PASSAGE TO READ section start

Effects of different doses of ulinastatin on organ protection of deep hypothermic circulatory arrest in rats.

Abstract

Background: Deep hypothermic circulatory arrest (DHCA) can cause systemic inflammatory response (SIR) and ischemia-reperfusion (I/R) injury, potentially exacerbating organ failure. Ulinastatin (UTI) is a frequently employed anti-inflammatory medication in clinical practice, but different timing and dosage may influence its protective efficacy.

Methods: 24 rats were randomly divided into four groups. Three different doses of UTI (3/10/30 × 10⁴ U/kg; low/medium/high dose) were administered in the DHCA rat model, with a control group that underwent DHCA without UTI administration. Inflammatory markers and routine clinical indicators of myocardial, hepatic, and renal tissue injury were evaluated. All rats underwent the standard DHCA procedure.

PASSAGE TO READ section end
SOURCE INFORMATION section start

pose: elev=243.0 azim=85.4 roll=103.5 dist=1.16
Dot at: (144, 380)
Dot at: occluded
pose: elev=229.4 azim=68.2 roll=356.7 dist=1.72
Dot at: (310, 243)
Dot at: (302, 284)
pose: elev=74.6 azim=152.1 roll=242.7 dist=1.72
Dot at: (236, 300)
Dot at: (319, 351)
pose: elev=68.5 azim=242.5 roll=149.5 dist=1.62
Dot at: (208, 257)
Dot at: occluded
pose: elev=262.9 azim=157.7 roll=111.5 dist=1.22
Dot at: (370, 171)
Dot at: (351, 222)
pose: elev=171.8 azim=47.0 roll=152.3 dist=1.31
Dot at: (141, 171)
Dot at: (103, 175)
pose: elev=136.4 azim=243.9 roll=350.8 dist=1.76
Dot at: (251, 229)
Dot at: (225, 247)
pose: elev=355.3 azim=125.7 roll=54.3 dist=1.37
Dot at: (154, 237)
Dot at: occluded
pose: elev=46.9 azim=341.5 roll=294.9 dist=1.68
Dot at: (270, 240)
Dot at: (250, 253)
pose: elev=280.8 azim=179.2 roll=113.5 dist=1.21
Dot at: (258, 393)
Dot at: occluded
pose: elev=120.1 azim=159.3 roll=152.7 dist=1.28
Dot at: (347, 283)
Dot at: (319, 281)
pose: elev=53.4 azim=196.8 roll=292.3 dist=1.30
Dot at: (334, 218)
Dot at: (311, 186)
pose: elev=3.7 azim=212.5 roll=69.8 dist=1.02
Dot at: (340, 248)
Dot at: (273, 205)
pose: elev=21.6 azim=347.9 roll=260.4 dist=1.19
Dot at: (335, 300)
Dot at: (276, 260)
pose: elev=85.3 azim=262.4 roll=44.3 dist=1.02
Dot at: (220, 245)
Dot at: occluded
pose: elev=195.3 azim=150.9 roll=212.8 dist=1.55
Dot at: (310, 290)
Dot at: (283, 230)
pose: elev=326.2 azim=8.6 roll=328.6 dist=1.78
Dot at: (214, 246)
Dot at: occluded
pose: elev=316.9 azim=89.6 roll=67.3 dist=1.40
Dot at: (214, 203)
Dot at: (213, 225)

SOURCE INFORMATION section end

• [STUDY QUESTIONS]:
A) In the ulinastatin abstract, what high dose of ulinastatin was given to the rats?
B) Write the next part of the ulinastatin abstract, beginning after its last sentence.
The collection entries are separate material, unrelated to the ulinastatin abstract.

• [RESPONSES BY TASK]:
A) 30 × 10⁴ U/kg

B)
Results: Interleukin-6 (IL-6), tumor necrosis factor-alpha (TNF-α) and neutrophil elastase (ELA-2) levels in rats exposed to DHCA gradually increased after rewarming. Compared with the DHCA-only group, both the low dose of UTI (UTI-L) and the medium dose of UTI (UTI-M) significantly reduced IL-6 (p = 0.017, p = 0.022 ), TNF-α (p = 0.003, p < 0.001), ELA-2 levels ( p = 0.018, p = 0.001), and elevated IL-10 levels ( p < 0.001, p < 0.001) 4 h post-weaning from cardiopulmonary bypass (CPB). In addition, compared with the DHCA group, both the UTI-L and UTI-M group showed significantly lower levels of cardiac troponin I (p = 0.001, p = 0.001), creatine kinase muscle and brain isoenzyme (CK-MB) (p < 0.001, p < 0.001), creatinine (p < 0.001, p < 0.001), blood urea nitrogen (p = 0.002, p = 0.021), aspartate transaminase (p < 0.001, p < 0.001) and alanine aminotransferase (p < 0.001, p < 0.001) at the end of the experiment. The hematoxylin-eosin staining results of kidney and liver tissue damage were alleviated in the UTI-L and UTI-M groups. The high dose of UTI (UTI-H) group did not exhibit dose-dependent anti-inflammatory effects and was associated with aggravated injury to the heart, liver, and kidney.

Conclusion: This study demonstrated that the administration of low to medium doses of UTI during DHCA significantly attenuated the levels of IL-6, TNF-α, and ELA-2, elevated the level of the anti-inflammatory factor IL-10, and provided protective effects on myocardial, hepatic, and renal tissues.